----- RECORDS PROVIDED -----

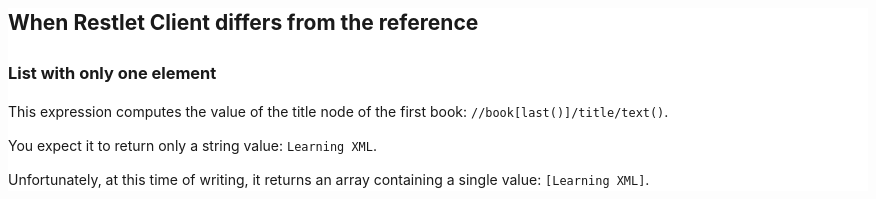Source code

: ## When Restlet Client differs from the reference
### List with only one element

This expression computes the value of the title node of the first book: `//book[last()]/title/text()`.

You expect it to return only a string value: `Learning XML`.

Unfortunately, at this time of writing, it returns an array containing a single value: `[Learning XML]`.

-----
----- RECORDS PROVIDED -----

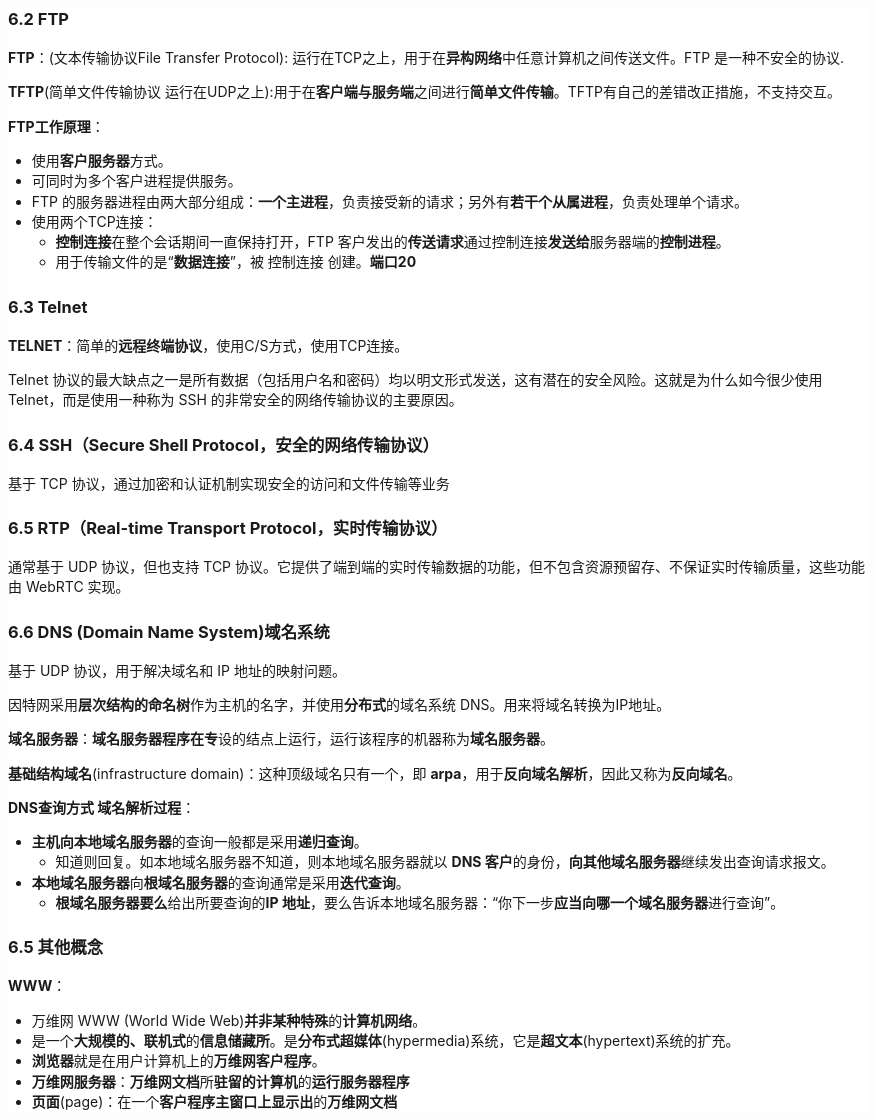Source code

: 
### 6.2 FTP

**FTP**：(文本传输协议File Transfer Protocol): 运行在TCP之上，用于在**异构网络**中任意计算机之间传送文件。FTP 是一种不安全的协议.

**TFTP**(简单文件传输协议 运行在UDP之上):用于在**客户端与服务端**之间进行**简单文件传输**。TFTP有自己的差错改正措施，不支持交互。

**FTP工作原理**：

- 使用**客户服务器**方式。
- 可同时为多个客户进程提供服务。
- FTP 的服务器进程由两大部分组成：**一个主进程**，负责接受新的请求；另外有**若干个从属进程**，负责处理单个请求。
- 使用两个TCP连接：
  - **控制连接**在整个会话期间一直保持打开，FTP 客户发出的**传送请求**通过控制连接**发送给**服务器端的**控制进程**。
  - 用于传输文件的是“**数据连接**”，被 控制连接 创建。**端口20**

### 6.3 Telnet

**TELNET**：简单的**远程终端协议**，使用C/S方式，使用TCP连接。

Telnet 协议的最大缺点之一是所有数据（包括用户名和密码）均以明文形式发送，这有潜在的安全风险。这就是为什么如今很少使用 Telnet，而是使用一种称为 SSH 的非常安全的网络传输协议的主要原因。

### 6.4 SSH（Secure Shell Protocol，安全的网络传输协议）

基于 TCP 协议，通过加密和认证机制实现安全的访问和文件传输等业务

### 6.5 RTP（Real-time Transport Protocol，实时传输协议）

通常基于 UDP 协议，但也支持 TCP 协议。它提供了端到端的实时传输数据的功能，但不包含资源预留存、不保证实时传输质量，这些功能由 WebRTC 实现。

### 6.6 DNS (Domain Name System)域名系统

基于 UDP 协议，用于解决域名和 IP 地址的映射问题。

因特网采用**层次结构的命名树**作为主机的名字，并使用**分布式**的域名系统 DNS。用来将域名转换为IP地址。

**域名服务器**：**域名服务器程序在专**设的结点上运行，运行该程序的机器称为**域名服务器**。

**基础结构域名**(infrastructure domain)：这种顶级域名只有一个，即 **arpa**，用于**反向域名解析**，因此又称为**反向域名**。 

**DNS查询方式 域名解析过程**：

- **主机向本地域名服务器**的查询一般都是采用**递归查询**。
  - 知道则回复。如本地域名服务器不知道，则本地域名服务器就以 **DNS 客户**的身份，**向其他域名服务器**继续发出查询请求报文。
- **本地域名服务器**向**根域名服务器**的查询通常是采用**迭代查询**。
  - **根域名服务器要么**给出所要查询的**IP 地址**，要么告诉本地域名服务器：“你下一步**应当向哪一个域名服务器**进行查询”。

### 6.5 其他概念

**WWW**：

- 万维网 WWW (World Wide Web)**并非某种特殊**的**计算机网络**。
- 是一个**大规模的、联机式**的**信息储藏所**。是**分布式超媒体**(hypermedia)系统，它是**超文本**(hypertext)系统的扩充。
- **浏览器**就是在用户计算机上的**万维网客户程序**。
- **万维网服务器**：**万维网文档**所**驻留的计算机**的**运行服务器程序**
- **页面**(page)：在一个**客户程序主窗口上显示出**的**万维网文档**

-----

● HOW TO COMPLETE THIS TASK
How many of the lines above contain the string "value"? Reply with the number alone.

● OUTPUT FOR THIS TASK
3